Provider Divergence Lab

A scientific instrument for measuring inter-provider disagreement on candlestick chart interpretation. Version 1.0 — 2026-06-12.

1. The Question

Retail traders routinely look at the "same" market across several brokers, charting platforms, and binary-option vendors and assume the candles are interchangeable. They are not. Different feeds aggregate ticks on slightly different boundaries, apply different tick-rounding, and sometimes use entirely different reference markets (e.g. PocketOption's synthetic forex). The resulting candle wicks, bodies, and pattern shapes diverge — often subtly, sometimes dramatically.

This lab answers one narrow, falsifiable question: given an LLM trained to read candlestick charts, how often do two different providers of the same underlying yield different verdicts?

2. Scope & Non-Goals

In scope: measuring direction, confidence, and pattern-label disagreement across N ≥ 2 simultaneous provider screenshots of the same symbol.
Out of scope: placing trades, recommending directions, predicting outcomes, calibrating confidence. The lab makes zero bets. That isolation is intentional — the binary exhaustion lab handles wager logic, and conflating the two would contaminate both.

3. Per-Tick Discrepancy Index

For a tick with n providers we form all C(n, 2) unordered pairs and compute three independent metrics in [0, 1]:

d_direction = (# pairs with different direction labels) / C(n, 2)

d_confidence = (1 / C(n, 2)) · Σ |conf_i − conf_j|

d_pattern = 0 if all providers report identical pattern label,
1 otherwise; None if any provider lacks a label

We deliberately do not collapse these into a single number. Direction-disagreement is a fundamentally different signal from confidence-disagreement (one provider can be very-strong-LONG while another is very-strong-LONG-too — that's d_dir = 0, d_conf large, which means the LLM's confidence calibration is provider-dependent, a genuinely interesting finding that gets erased by averaging).

4. Session-Cumulative κ

Raw agreement percent is dangerous. If both providers default to "neutral" 70% of the time, they look 70% agreed even on pure noise. The standard correction is Cohen's κ (Cohen 1960) for two raters and Fleiss' κ (Fleiss 1971) for ≥ 3, both implemented in divergence_lab_service.py without external dependencies.

4.1 Cohen's κ

κ = (p_o − p_e) / (1 − p_e)

where p_o = observed agreement, and p_e the chance agreement assuming each rater's label is drawn independently from its own empirical distribution.

4.2 Fleiss' κ

Generalization of Cohen's κ to n raters per subject. For each tick i we count how many of the n raters chose each direction j:

P_i = (1 / n(n−1)) · (Σ_j n_ij² − n)

P̄ = mean P_i across all N ticks
P̄_e = Σ_j p_j²
κ = (P̄ − P̄_e) / (1 − P̄_e)

4.3 Interpretation (Landis & Koch 1977)

κ range	Interpretation
< 0.00	poor (worse than chance)
0.00 – 0.20	slight
0.21 – 0.40	fair
0.41 – 0.60	moderate
0.61 – 0.80	substantial
0.81 – 1.00	almost perfect

5. Synchronization Discipline

A measurement of disagreement is only meaningful if the providers were looking at the same moment in time. We enforce this with three hard rules:

One persistent <video> element per source, bound to its getDisplayMedia stream for the whole session.
Every frame arrival stamps lastFrameTs via requestVideoFrameCallback. A frame older than 250 ms is excluded from a synchronized tick.
The server ignores the client-supplied tick_ts_ms for research aggregation, using its own wall-clock instead. The client stamp is retained as client_tick_ts_ms for forensic audit.
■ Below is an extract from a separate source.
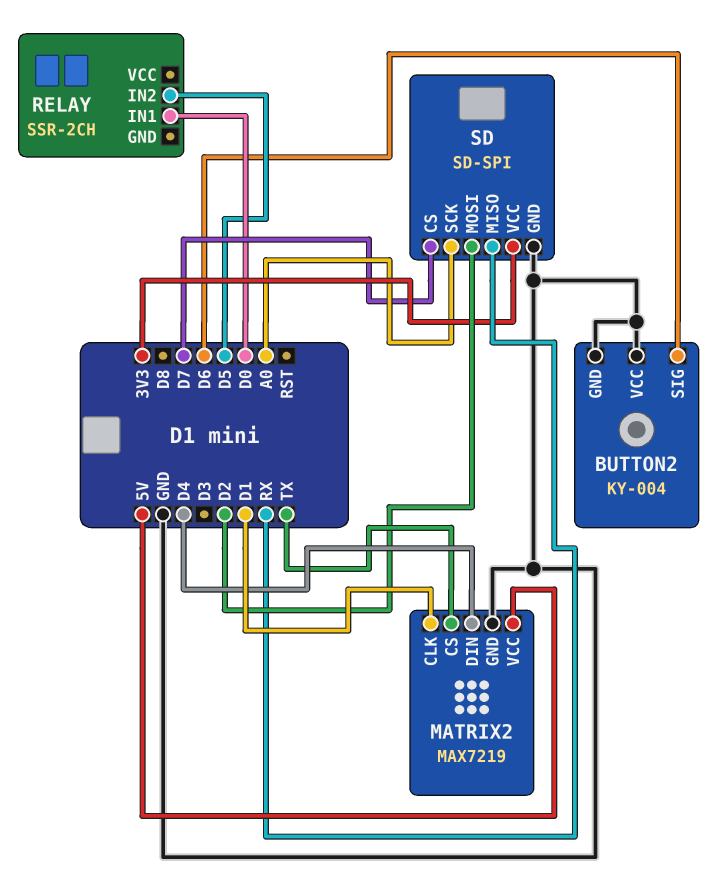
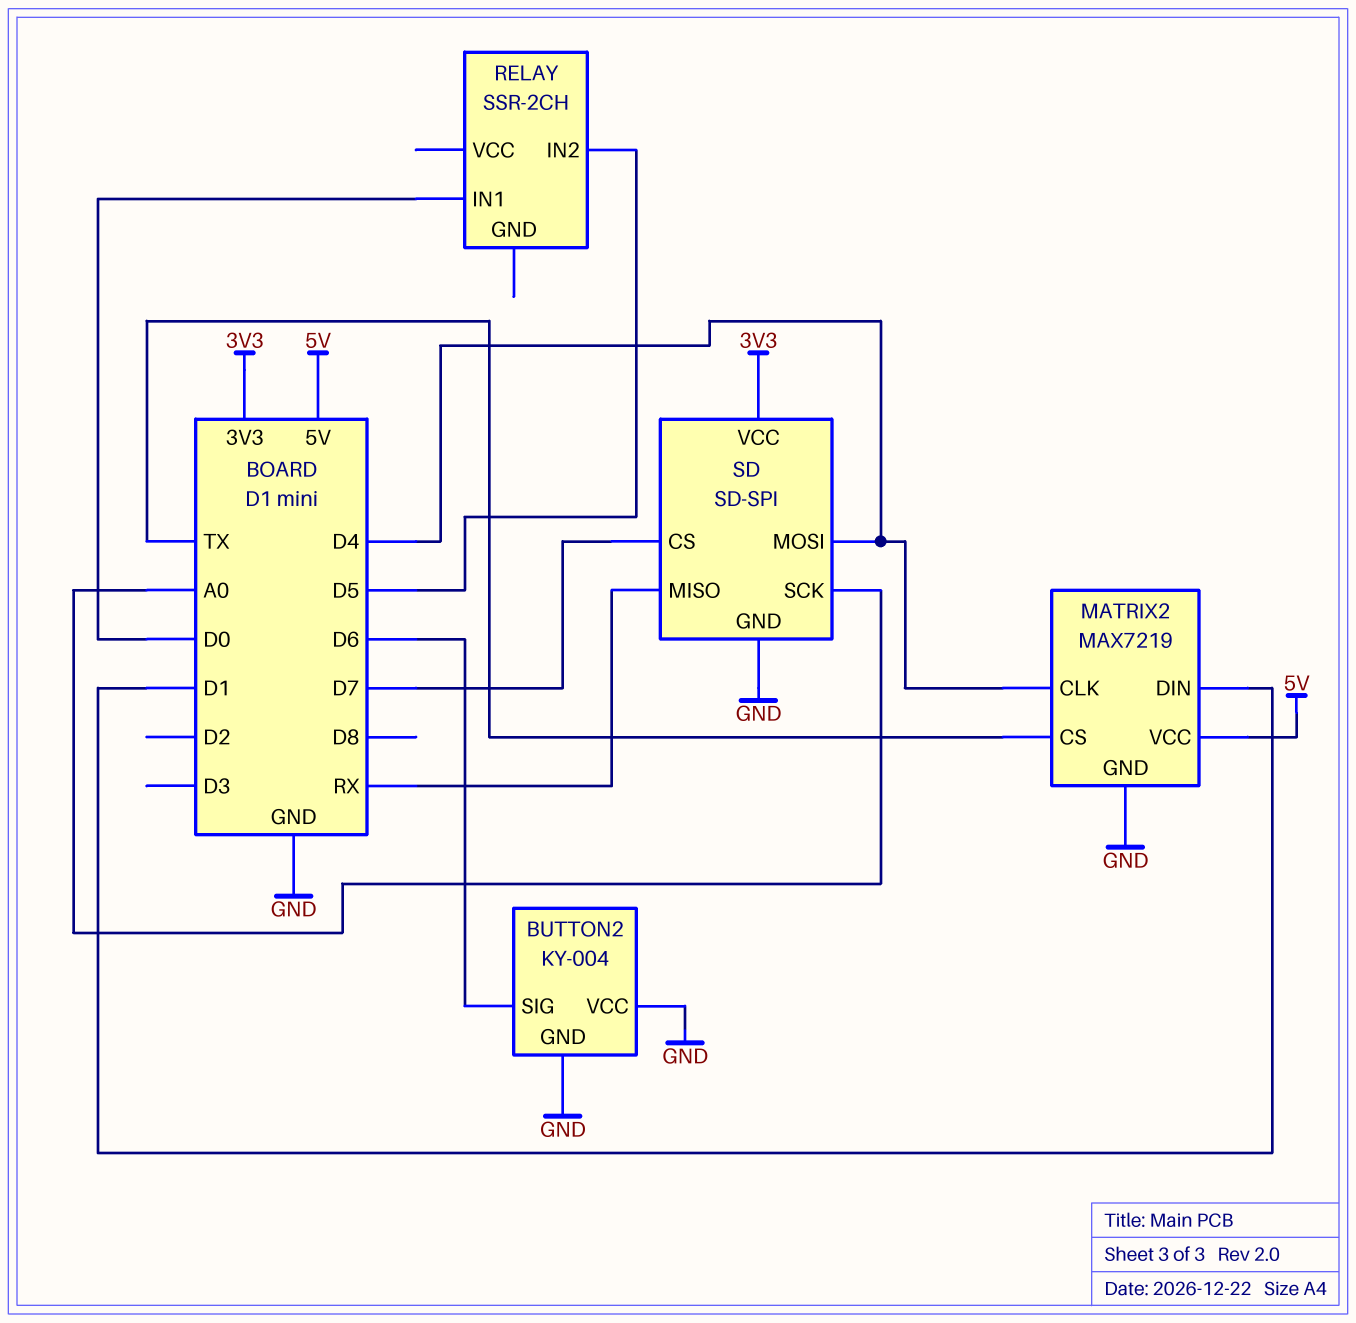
MATRIX2 pin CLK: D1 -> D4
MATRIX2 pin DIN: D4 -> D1
SD pin MOSI: D2 -> D4

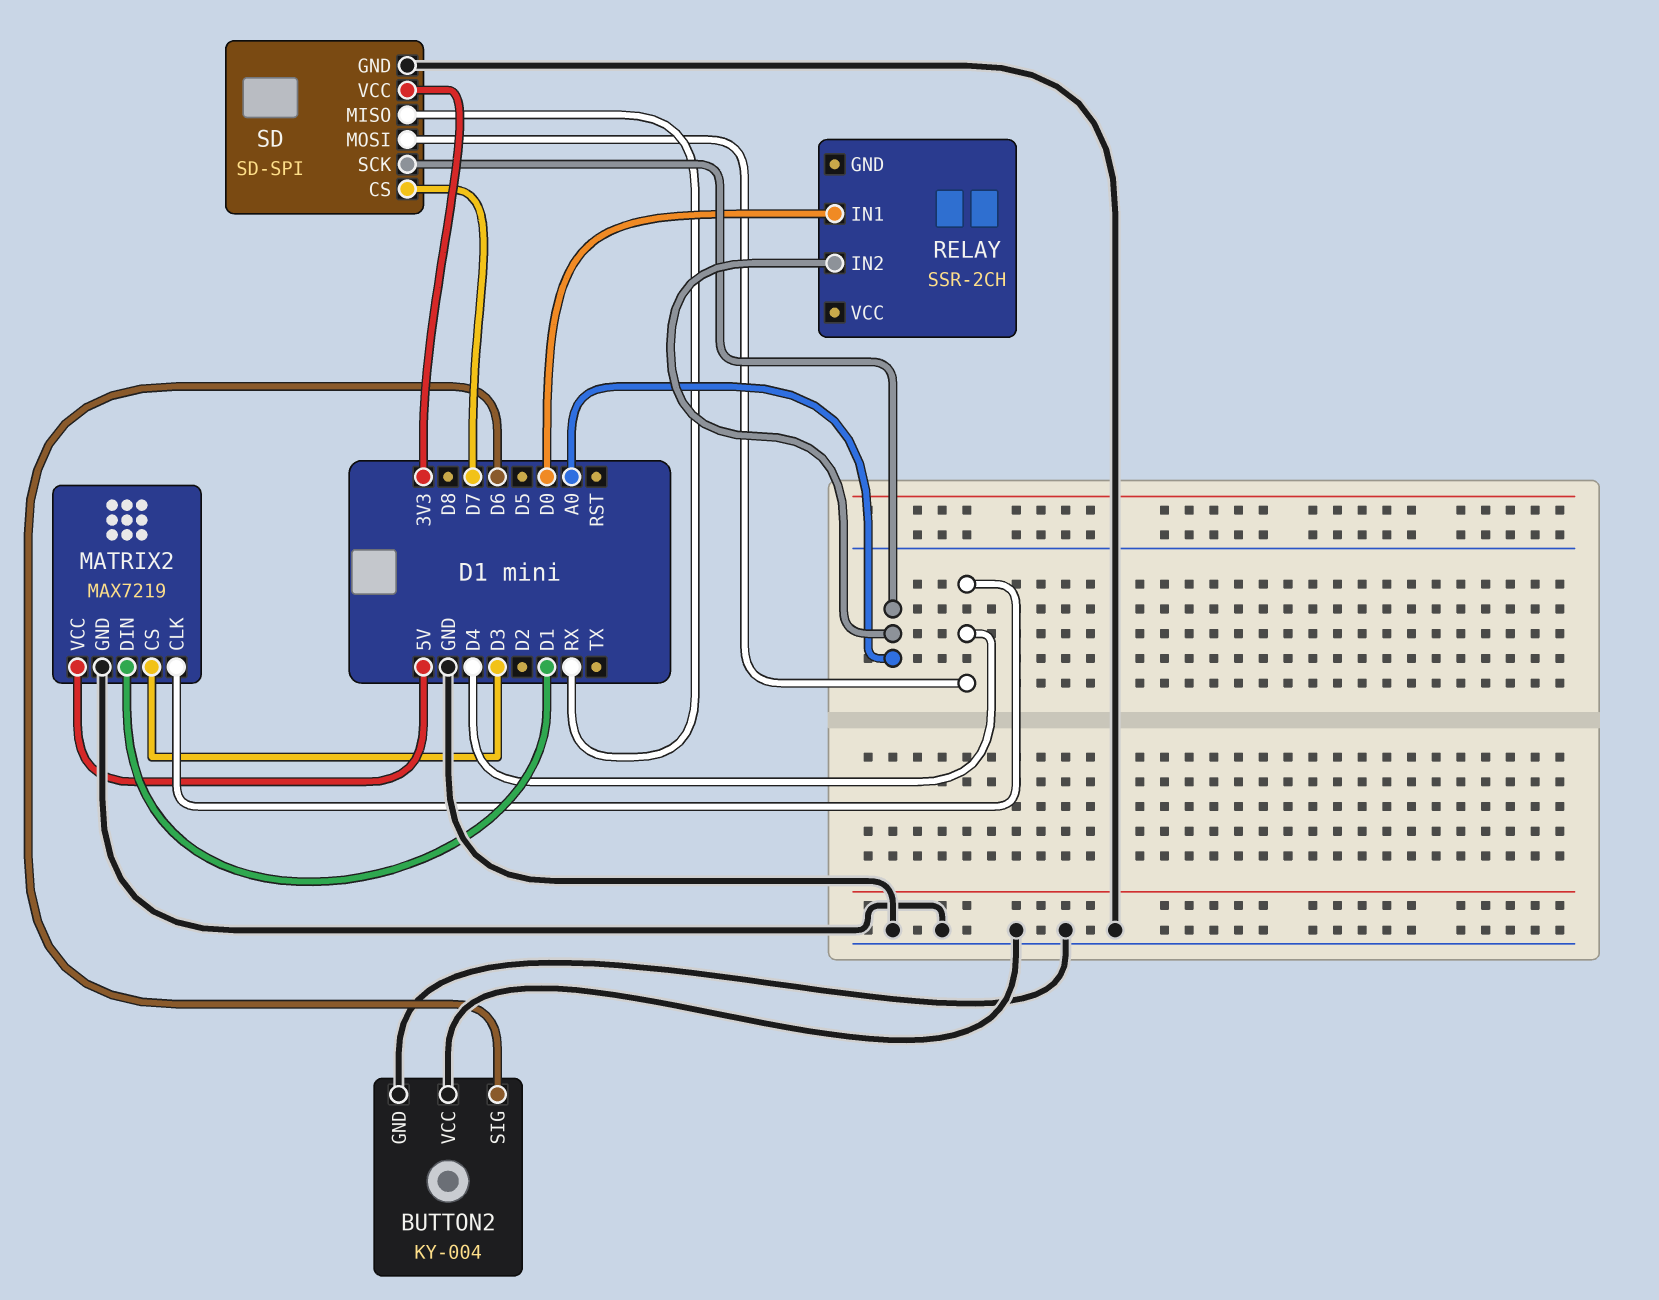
MATRIX2 pin CS: TX -> D3
RELAY pin IN2: D5 -> A0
Known limitation: sources still cannot be guaranteed sub-frame-accurate without WebCodecs, and provider feed latency is itself provider-dependent. The Discrepancy Index therefore conflates "different candle painting" with "different feed latency". For this version we treat both as legitimate inputs to disagreement, since both affect what a real trader would have seen at that instant.

6. Sanity Test

To validate that the pipeline is wired correctly, point two browser tabs at the same chart on the same provider and capture both. After ~30 ticks we should observe:

d_direction ≈ 0
d_confidence ≈ 0 (modulo tiny LLM stochasticity)
Cohen's κ ≥ 0.9

If we instead measure significant divergence, the LLM call is non- deterministic enough to be the dominant source of "disagreement" and any across-provider result would be untrustworthy until the LLM is pinned (temperature 0, fixed seed, etc.).

7. References

Cohen, J. (1960). A coefficient of agreement for nominal scales. Educational and Psychological Measurement, 20(1), 37–46.
Fleiss, J. L. (1971). Measuring nominal scale agreement among many raters. Psychological Bulletin, 76(5), 378–382.
Landis, J. R., & Koch, G. G. (1977). The measurement of observer agreement for categorical data. Biometrics, 33(1), 159–174.